PT NKE atau PT DGI merupakan korporasi pertama yang ditetapkan sebagai tersangka oleh KPK, tahun 2017 lalu. Perusahaan ini disangkakan melanggar Pasal 2 ayat 1 atau Pasal 3 Undang-Undang Nomor 31 Tahun 1999 sebagaimana diubah dalam Undang-Undang Nomor 20 Tahun 2001 tentang Pemberantasan Tindak Pidana Korupsi.

“Hari ini pertama tuntutan terhadap PT NKE. Ini hari bersejarah. Mudah-mudahan pengadilan Jakarta Pusat berpihak pada kebenaran dan sesuai dengan harapan KPK,” kata Wakil Ketua KPK Laode M. Syarif di Kantor KPK, Kamis petang.

Menurut Laode, terlepas dari PT NKE, penanganan pidana korupsi korporasi dapat diselesaikan dengan baik bergantung pada kreativitas penegak hukum, di samping ada norma hukum yang harus dipegang. “Harus ada pilihan-pilihan dalam aturan,” tuturnya.LEBIH LANJUT Laode mengatakan, masyarakat perlu mengetahui pidana korporasi adalah masalah yang lebih kompleks. KPK, lanjutnya, tidak pernah mau merusak korporasi, tapi hanya ingin korporasi dapat bersaing di dunia internasional.

Itu sebabnya juga, penanganan tindak pidana korporasi diharapkan diselesaikan secepat mungkin, agar ada kepastian untuk para pemegang saham. “Kami berharap pidana korporasi bisa segera,”  ungkapnya.

Diharapkan, tambahnya, penanganan sebuah kasus korupsi korporasi ke depan dapat selesai dalam jangka waktu kurang dari satu tahun.

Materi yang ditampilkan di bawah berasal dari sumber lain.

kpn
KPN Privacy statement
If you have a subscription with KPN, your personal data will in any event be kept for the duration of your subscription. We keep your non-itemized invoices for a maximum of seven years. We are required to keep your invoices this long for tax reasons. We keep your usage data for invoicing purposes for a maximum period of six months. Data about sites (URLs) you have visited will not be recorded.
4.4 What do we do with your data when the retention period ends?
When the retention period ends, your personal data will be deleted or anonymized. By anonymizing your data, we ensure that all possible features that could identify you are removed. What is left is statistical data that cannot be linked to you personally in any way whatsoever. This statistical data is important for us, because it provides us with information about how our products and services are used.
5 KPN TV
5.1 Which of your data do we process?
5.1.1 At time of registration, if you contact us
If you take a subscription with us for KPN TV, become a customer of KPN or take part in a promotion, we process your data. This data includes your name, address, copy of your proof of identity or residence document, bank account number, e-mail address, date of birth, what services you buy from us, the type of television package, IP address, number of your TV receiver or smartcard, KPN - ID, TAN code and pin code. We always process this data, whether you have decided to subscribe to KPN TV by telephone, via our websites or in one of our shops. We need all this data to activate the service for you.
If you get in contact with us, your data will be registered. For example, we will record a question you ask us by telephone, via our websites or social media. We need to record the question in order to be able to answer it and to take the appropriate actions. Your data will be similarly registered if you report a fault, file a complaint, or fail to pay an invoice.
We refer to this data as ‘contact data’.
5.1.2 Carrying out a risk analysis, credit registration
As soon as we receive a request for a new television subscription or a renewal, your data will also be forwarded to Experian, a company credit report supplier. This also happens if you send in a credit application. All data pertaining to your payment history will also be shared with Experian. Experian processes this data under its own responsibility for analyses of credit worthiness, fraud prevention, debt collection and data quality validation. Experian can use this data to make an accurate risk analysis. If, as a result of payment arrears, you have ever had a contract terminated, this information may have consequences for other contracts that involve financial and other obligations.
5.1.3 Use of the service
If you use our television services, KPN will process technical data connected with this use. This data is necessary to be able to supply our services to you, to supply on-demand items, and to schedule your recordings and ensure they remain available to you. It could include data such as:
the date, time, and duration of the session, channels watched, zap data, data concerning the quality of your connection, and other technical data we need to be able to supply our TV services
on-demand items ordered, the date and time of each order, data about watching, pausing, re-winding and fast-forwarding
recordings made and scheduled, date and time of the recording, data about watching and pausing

Namun, KPK sekarang ini lembaga antikorupsi tersebut belum memiliki aturan tertulis mengenai jangka waktu penyelesaian pengusutan sebuah kasus korupsi korporasi.

“KPK belum memiliki aturan tertulis mengenai jangka waktu penyelesaian pengusutan sebuah kasus, dalam hal ini korupsi korporasi,” kata Laode.

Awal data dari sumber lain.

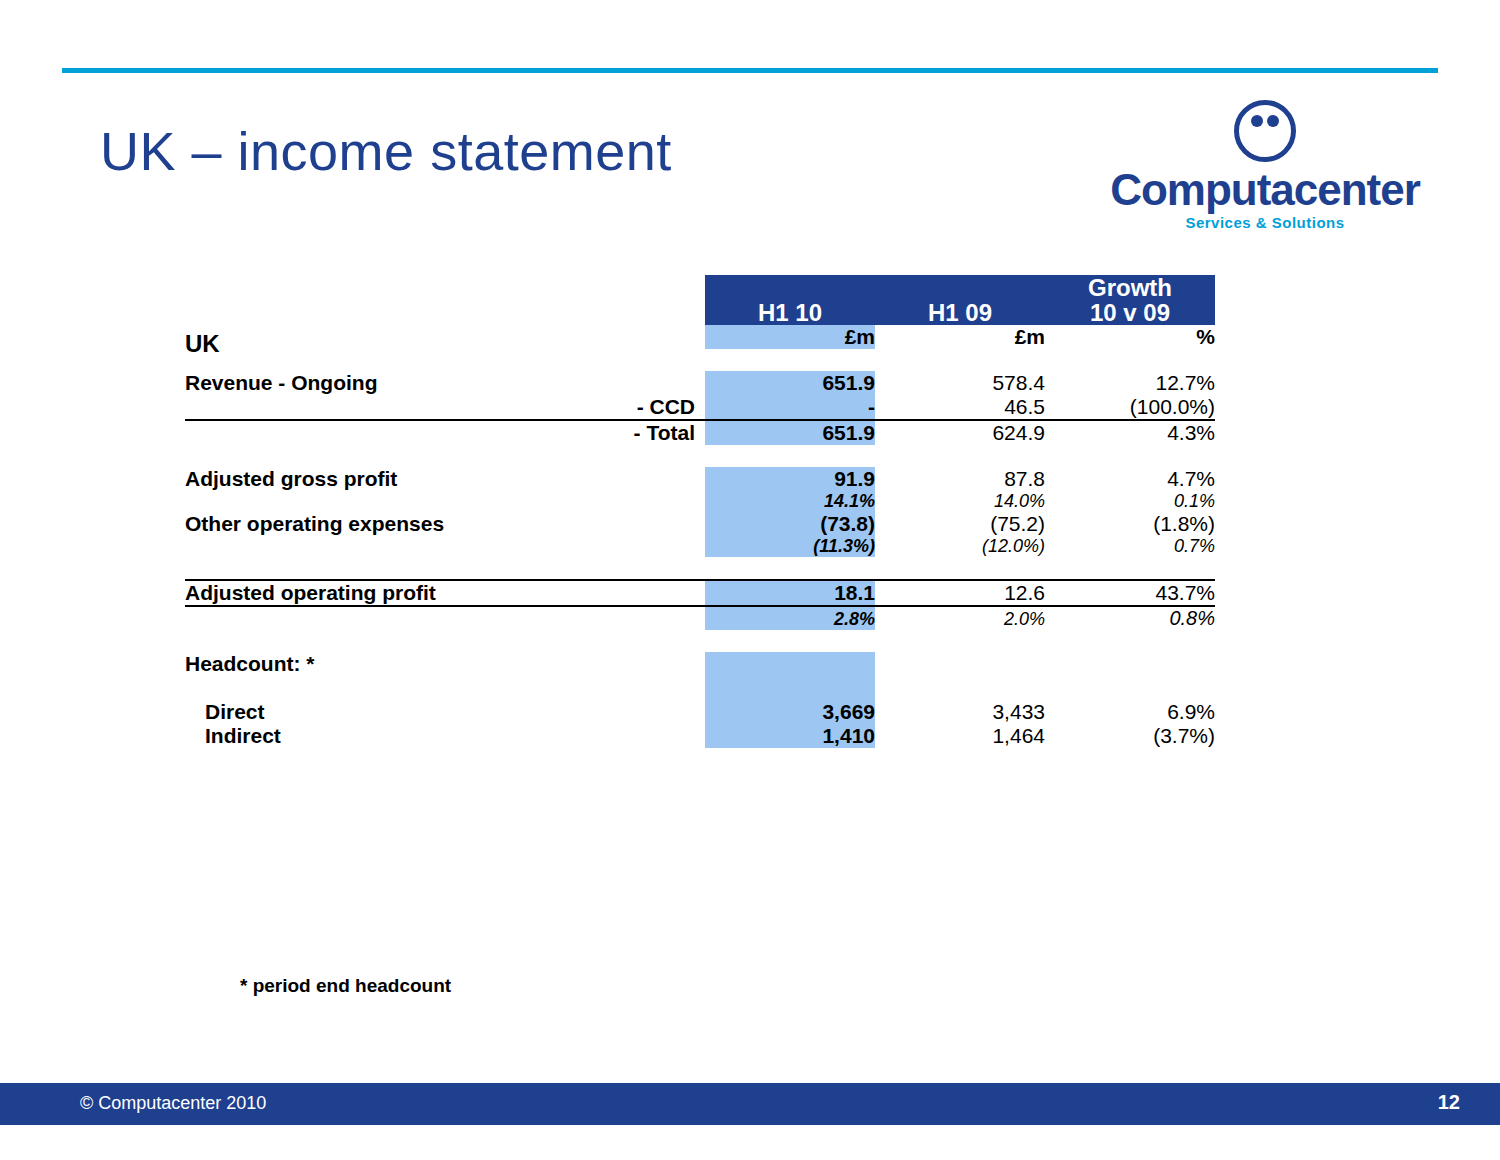UK – income statement
Computacenter
Services & Solutions
UK
| | H1 10 | H1 09 | Growth 10 v 09 |
| | £m | £m | % |
| Revenue - Ongoing | 651.9 | 578.4 | 12.7% |
| - CCD | - | 46.5 | (100.0%) |
| - Total | 651.9 | 624.9 | 4.3% |
| Adjusted gross profit | 91.9 | 87.8 | 4.7% |
| | 14.1% | 14.0% | 0.1% |
| Other operating expenses | (73.8) | (75.2) | (1.8%) |
| | (11.3%) | (12.0%) | 0.7% |
| Adjusted operating profit | 18.1 | 12.6 | 43.7% |
| | 2.8% | 2.0% | 0.8% |
| Headcount: * | | | |
| Direct | 3,669 | 3,433 | 6.9% |
| Indirect | 1,410 | 1,464 | (3.7%) |
* period end headcount
© Computacenter 2010
12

Dijelaskan Laode lebih lanjut, dalam konteks pidana korporasi tidak ada yang namanya sistem too big to fail untuk korporasi. Kendati sekiranya yang terlibat adalah korporasi besar, tidak ada yang kebal terhadap hukum. “They are too big, but they can be fail. Di Indonesia, kita juga seperti itu sistemnya,” katanya.SEBELUMNYA, pada September 2018 lalu, PT NKE atau PT DGI telah mengembalikan uang Rp 70 miliar ke KPK. “PT DGI telah mengembalikan uang dalam bentuk uang titipan terkait perkara ke KPK sejumlah Rp 70 miliar,” ujar Juru Bicara KPK Febri Diansyah, 6 September 2018.

KPK, lanjutnya, berharap pengembalian uang ini dapat menjadi langkah positif untuk membantu memulihkan keuangan negara yang defisit akibat tindak pidana korupsi. “Pengembalian uang ini diharapkan nanti memperkuat fungsi recovery asset untuk uang pengganti yang menjadi salah satu perhatian KPK dalam penanganan kasus korupsi,” tutur Febri.

PT NKE atau PT DGI ditetapkan sebagai tersangka sebagai pengembangan penyidikan perkara yang sama, dengan tersangka Direktur Utama Dudung Purwadi dan Made Meregawa, pejabat pembuat komitmen. Melalui Dudung, PT NKE atau PT DGI diduga telah melakukan perbuatan melawan hukum dan menyalahgunakan wewenang untuk memperkaya diri sendiri atau orang lain, atau suatu korporasi terkait pembangunan Rumah Sakit Pendidikan Khusus Penyakit Infeksi dan Pariwisata Universitas Udayana. Dari nilai proyek Rp 138 miliar diduga terjadi kerugian negara Rp 25 miliar dalam pelaksanaan proyek itu.

KPK sejauh ini sudah menetapkan tiga kasus dengan menempatkan korporasi sebagai tersangka. Selain kasus  PT NKE atau PT DGI sebagai kasus pertama, yang juga telah ditetapkan sebagai tersangka adalah PT Nindya Karya dan PT Tuah Sejati, ditetapkan sebagai tersangka April 2018. Juga PT Tradha sebagai tersangka dalam dugaan tindak pidana pencucian uang. [RAF]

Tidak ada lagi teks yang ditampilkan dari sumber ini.